Part of my soul I gifted to my brother two years ago. Another part is in this story.

Saturday, February 26, 2011

Let's Hear it for the Boys

Little me
For a Christmas present to our distant relatives one year, my parents made an audio recording of our family talking and singing carols. My siblings and I took turns answering questions about our interests and what we'd been up to lately. When it  was my turn, my parents asked me, "Katie, what would you like to say to everybody?" I replied in a mischievous voice, "I like boys." I was all of two years old. I have no memory of this, but the old cassette tape I still have is tangible proof.
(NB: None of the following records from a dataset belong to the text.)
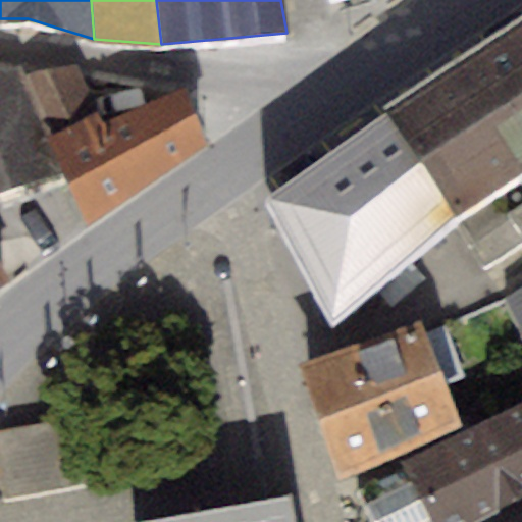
[(521,20),(387,112),(455,217),(500,188),(521,224),(521,20)]
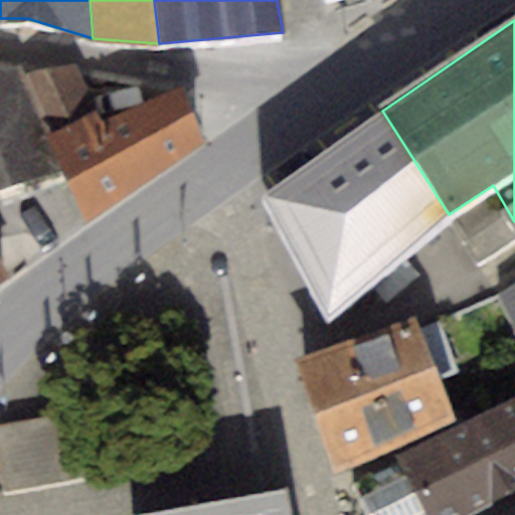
[(75,64),(24,74),(58,171),(87,222),(204,142),(180,86),(104,120),(75,64)]
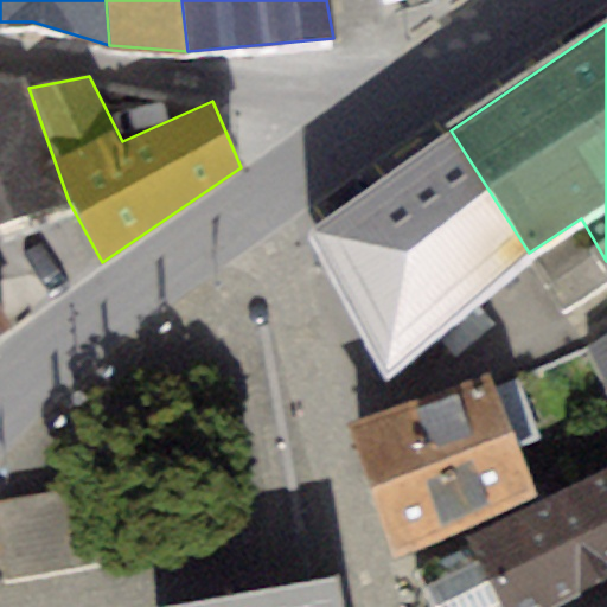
[(26,78),(0,83),(0,224),(69,202),(29,88),(26,78)]
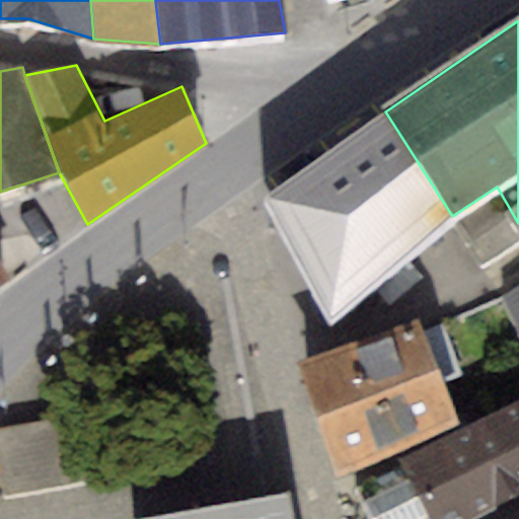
[(385,112),(260,200),(332,327),(452,216),(385,112)]
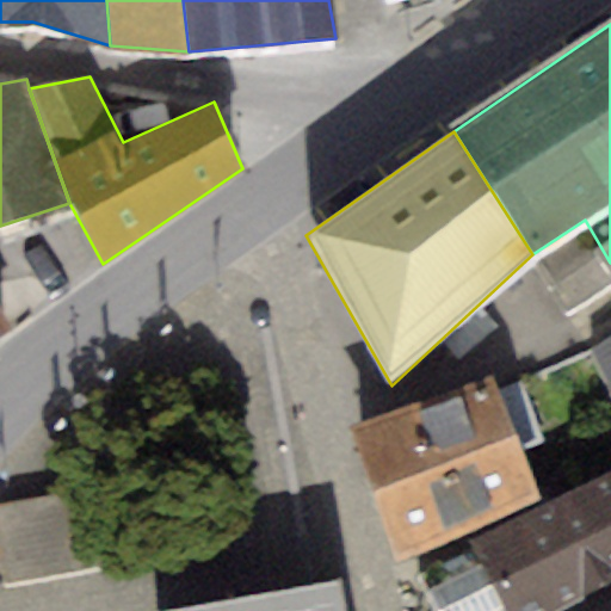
[(610,331),(587,345),(610,397),(610,331)]
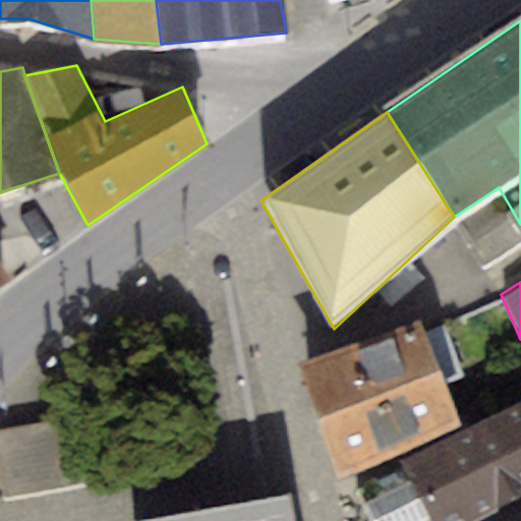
[(420,321),(299,365),(337,477),(459,424),(420,321)]
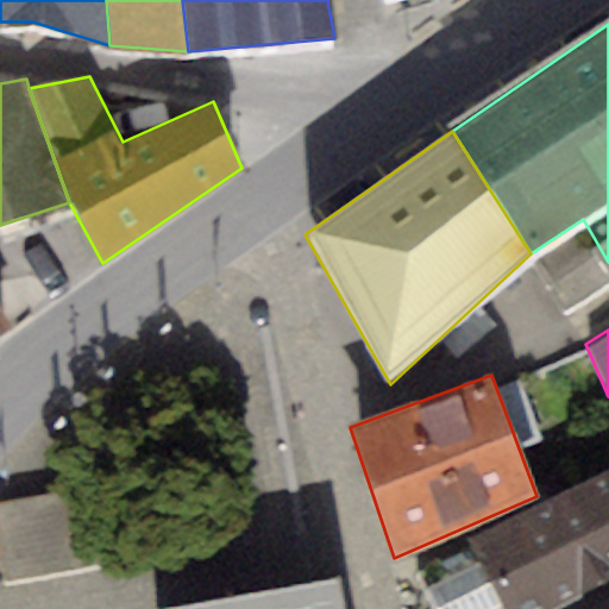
[(415,575),(431,608),(553,608),(608,581),(608,469),(466,539),(473,550),(415,575)]
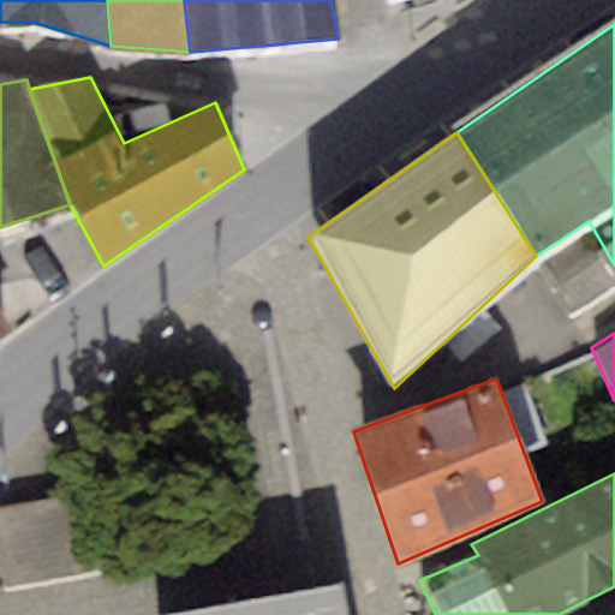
[(129,565),(115,489),(0,509),(0,544),(7,586),(129,565)]
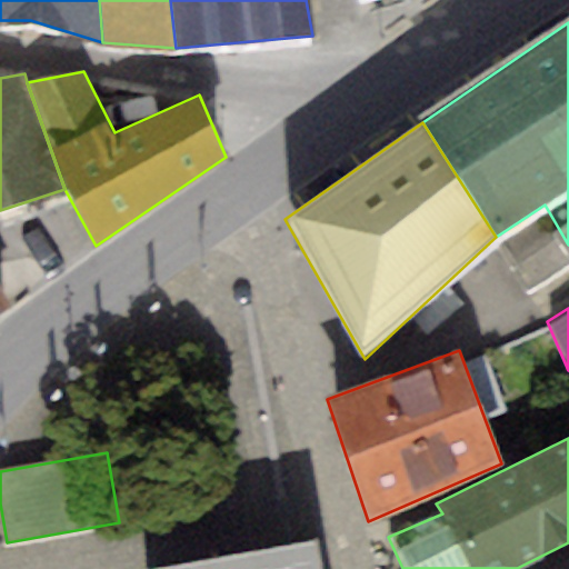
[(322,568),(318,545),(176,568),(322,568)]
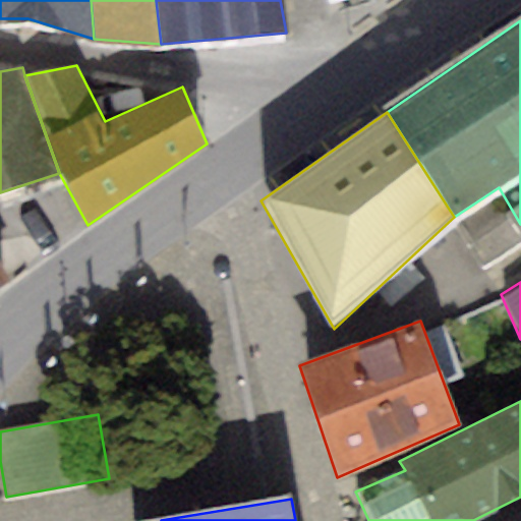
All buildings are outlined.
In the sixth grade, I started writing in a journal and was an avid journal-writer by high school. What did 99% of my journal entries have in common? You guessed it. Boys.

Some things never change.

Now as a happily-married thirty-four-year old, I am still boy crazy, but the boys I am crushing on (besides my husband!) are the ones I find in well-written novels. And I should take a moment to broaden my definition here: it's the romance, really, that compels me in a book--whether the narrator be a boy or a girl. I rarely read a book without romance that captivates me. Does that make me shallow? I don't think so. I think wanting to love and be loved is a fundamental and universal desire--one I want to share in as I take a journey with a character in a novel.

My favorite book genre is YA. Why, you ask? Boys. Ha! Well, more or less anyway. YA books often deal with first love and first heartbreaks...and when I read them I find that little girl within me still obsessing over boys.

Here are some YA novels that contain my favorite romances:

  • Fire, by Kristin Cashore
  • The Dead, Tossed Waves, by Carrie Ryan
  • Matched, by Ally Condie
  • Poison Study, by Maria V. Snyder
  • Impossible, by Nancy Werlin
  • The Hunger Games, by Suzanne Collins
  • City of Bones, by Cassandra Clare
  • Unearthly, by Cynthia Hand
  • Paranormalcy, by Kiersten White

You may have also noticed that these YA books are also fantastical in nature, but that is the subject of another blog entry!